We all know that Shakespeare is best learned by experiencing it. Well, what does that mean? It’s not like your average student can just head out and find a production of any given play at any given time. So the next best thing is the movie, right? Movies are tricky for classrooms, who have to get the appropriate rights to show a movie like that. And they are not very conducive to working as study guides, when the student might want to bounce around the text a bit.
So what about Shakespeare In Bits, a project that attempts to fill this gap by offering a Flash animated movie of the play, integrated with the text and a browser? It’s an interesting idea. The people are computer drawings, of course, but the voice over is real people. So sit back and watch as the computer reads Romeo and Juliet to you. Each scene also comes with a synopsis of what happens, and some notes about what to look for. I like that. The typical synopsis / “modern translation” doesn’t ever attempt to break out of that line-by-line translation and just say “Look, her’es what happens, here’s what’s important, here’s what to watch out for.” This version does.

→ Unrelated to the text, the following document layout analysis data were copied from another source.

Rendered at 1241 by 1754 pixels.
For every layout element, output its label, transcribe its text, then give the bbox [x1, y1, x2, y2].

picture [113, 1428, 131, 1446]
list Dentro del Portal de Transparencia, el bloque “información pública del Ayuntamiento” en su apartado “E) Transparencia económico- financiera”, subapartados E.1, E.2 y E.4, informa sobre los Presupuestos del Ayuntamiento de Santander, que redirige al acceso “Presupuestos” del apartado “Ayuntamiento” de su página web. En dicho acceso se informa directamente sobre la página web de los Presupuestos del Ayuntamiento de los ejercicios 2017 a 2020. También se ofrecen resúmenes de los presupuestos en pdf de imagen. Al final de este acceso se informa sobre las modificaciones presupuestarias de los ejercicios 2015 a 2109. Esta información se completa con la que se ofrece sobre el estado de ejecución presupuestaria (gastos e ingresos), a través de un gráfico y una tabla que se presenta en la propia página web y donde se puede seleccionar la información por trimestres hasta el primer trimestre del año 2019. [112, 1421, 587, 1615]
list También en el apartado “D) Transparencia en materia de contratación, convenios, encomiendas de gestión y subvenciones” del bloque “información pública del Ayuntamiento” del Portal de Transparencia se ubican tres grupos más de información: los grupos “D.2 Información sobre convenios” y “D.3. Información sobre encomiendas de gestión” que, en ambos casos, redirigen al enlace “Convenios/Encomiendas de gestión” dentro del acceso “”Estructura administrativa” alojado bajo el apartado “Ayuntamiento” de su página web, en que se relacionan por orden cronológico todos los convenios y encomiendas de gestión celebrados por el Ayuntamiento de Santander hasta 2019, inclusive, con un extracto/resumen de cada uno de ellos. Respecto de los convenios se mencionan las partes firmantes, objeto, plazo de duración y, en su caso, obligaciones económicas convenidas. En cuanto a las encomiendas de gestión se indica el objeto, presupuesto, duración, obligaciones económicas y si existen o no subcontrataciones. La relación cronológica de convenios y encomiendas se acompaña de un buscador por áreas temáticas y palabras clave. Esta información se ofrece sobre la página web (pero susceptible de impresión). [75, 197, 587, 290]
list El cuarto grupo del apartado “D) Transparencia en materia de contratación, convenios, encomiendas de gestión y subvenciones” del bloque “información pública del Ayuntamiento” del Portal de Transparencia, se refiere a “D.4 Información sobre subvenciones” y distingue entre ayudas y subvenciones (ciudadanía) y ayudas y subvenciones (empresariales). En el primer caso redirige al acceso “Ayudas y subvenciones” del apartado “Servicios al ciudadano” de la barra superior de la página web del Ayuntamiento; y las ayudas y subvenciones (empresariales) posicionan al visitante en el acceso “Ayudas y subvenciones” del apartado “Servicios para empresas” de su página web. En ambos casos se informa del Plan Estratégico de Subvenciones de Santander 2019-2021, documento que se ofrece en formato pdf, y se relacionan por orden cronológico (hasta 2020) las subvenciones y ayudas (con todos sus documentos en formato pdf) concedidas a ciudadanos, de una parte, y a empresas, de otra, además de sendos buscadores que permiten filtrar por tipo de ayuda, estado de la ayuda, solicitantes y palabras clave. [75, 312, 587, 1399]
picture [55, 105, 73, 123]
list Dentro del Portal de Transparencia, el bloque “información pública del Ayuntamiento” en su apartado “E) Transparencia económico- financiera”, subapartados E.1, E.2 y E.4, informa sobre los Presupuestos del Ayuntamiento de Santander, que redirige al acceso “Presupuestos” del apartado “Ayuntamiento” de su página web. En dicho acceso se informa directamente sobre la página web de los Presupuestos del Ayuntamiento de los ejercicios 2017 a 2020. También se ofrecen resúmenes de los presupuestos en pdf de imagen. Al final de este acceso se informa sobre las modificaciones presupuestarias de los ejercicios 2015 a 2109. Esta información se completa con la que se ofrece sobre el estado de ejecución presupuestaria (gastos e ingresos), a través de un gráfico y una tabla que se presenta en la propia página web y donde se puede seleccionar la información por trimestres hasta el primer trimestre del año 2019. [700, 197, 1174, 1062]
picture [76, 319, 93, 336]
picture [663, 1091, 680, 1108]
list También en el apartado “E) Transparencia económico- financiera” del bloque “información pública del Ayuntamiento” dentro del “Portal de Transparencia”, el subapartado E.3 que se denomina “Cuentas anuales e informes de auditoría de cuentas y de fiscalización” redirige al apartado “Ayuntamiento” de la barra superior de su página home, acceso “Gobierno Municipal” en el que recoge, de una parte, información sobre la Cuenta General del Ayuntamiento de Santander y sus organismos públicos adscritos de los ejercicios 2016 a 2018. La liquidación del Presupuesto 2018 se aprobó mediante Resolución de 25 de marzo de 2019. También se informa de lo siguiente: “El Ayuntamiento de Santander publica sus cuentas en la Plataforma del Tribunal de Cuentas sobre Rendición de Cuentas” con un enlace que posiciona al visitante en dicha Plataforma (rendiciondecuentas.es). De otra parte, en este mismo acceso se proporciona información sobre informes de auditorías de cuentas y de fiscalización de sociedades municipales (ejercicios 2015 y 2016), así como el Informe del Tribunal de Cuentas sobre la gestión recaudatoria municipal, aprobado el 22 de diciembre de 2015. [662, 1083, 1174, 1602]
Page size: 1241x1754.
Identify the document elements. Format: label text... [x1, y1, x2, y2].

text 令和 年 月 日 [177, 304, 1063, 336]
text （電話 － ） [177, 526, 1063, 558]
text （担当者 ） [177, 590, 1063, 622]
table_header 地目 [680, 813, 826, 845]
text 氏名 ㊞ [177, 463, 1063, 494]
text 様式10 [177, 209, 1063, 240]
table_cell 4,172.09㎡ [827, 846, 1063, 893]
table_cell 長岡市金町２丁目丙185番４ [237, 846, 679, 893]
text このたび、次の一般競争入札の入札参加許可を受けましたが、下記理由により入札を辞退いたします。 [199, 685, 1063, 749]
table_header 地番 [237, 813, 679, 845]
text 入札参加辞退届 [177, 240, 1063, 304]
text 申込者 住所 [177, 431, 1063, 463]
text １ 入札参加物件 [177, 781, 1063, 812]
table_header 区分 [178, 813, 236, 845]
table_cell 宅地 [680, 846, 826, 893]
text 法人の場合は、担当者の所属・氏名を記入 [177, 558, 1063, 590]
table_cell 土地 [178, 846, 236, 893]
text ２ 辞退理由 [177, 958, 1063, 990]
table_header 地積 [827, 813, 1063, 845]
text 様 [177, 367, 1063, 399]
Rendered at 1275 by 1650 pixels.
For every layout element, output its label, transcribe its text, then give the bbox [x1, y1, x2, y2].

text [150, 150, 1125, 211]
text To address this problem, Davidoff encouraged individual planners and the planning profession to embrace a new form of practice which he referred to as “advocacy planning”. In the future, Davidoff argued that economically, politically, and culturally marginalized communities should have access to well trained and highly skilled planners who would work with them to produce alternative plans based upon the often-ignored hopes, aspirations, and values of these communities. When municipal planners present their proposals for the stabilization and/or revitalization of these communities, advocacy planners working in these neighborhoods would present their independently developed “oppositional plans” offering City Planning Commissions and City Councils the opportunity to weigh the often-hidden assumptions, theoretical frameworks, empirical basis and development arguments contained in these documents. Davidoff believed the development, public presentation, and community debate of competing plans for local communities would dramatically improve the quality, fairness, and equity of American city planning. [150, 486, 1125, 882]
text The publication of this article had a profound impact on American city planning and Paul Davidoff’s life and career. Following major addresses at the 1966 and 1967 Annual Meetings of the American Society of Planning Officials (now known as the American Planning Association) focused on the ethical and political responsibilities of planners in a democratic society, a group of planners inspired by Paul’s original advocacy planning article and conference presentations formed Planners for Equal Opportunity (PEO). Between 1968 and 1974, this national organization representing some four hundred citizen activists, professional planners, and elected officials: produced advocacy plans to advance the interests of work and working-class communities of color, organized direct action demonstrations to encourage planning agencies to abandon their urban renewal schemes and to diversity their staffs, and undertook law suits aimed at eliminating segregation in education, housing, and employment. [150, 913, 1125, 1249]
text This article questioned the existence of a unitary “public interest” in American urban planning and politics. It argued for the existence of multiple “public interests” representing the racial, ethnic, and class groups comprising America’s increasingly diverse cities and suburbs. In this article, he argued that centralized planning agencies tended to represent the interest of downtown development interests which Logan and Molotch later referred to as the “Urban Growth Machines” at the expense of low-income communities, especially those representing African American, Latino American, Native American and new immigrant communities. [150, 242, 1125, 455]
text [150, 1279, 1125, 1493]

Even more (that I literally just discovered while doing this review) there are character sheets with profiles, a character relationship map (people often forget that Mercutio is related to the Prince!), and analysis of themes, imagery, language and all that other good stuff. It really is attempting to be a valid classroom companion text for the play and not just a quickie “flash version”.
Made for the classroom setting, the trial model is a little unusual (and I’ve spoken with the author, who by the way is in Ireland). You can watch a portion of Romeo and Juliet (just the first scene, really), but only for a limited time. This being a very easily copied product they’re still working out the optimal model that will allow a classroom full of students to experience Shakespeare without necessarily buying just one instance and copying it 30 times. I can’t fault them for that, business is business.
I know I’ve got some teachers out there, so you might be interested in giving it a spin. Certainly innovative in its methods from bringing Shakespeare to life without having to go license the latest movie rights.